I still don't know how "they" could track a receiver that has no ability to transmit data. If I follow your theory correctly, then "they" can track me on my MP3 player just because I am "sucking" FM radio signals? I think not.

As for your comparison of TV ratings, ratings are COLLECTED via a set top box that is installed on your TV with the sole purpose of COLLECTING data and REPORTING that data usually via landline. There is no mysterious Govt agency spying on what you and i watch unless you have agreed to it first.

HowStuffWorks "How do TV ratings work and how do they figure out how many people are watching a show?"

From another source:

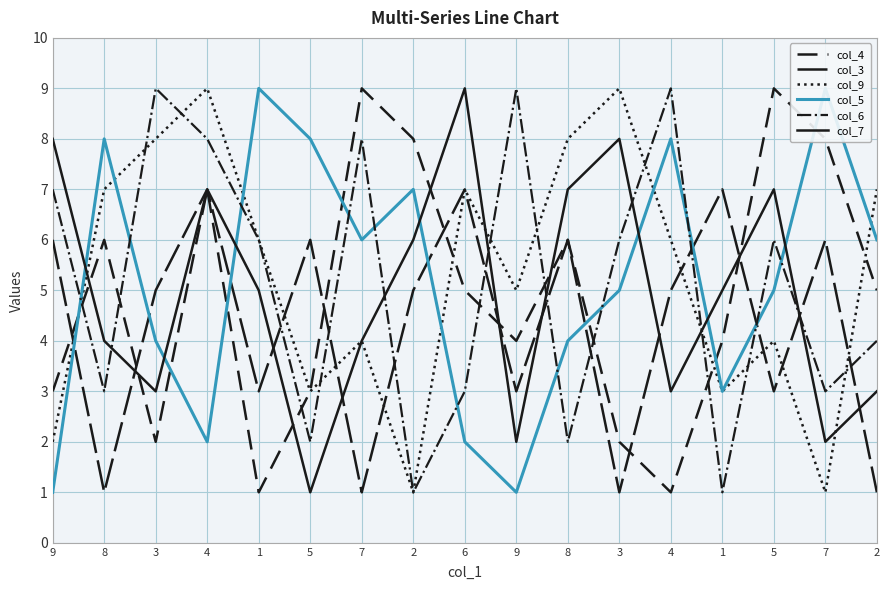

Rank the series at 8 from lowest to highest value.

col_3, col_6, col_7, col_4, col_9, col_5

I am done with this thread!

 

[Blackhawk2001]

GPS are great for recreational activities, but if SHTF, throw it away.

1. all they have to do is flip a switch and it wont work.
2. they can track you.

Who is "they" and how will they track you? If you're talking about DoD, they can fuzz the resolution for civilian GPS locations from 3m to 30m. Otherwise, if the system gets shut down, it will be outsiders that do it.

How does a passive receiver gps get tracked? It isn't transmitting anything, it's receiving satellite signals.

 

[WWIIIDefender]

If SHTF then GPS=Great Piece of S#!^

 

[Blackhawk2001]

Someone suggested I study up on GPS. I've been using GPS since 1996 for aviation and SAR and was using LORAN in 1980. I think I understand GPS and its capabilities pretty well.

One of the issues with GPS is its return-to-start capability. My first GPS in 1996 had a RTS of about 30m, which made it tough to find that dropped optic, or whatever. My next GPS (circa 2001) was a little better, but still not sufficient to find a dropped M-60D barrel in a stand of trees (dropped from a Huey, that is). It also didn't work well under said trees. My latest GPS (eTrex Legend C) is capable of 3m accuracy in the open with good reception.

Having said that, the only GPS of which I am aware which can be actively tracked is (perhaps) the Garmin Rhino series, which has the capability to transmit its location to another Rhino GPS.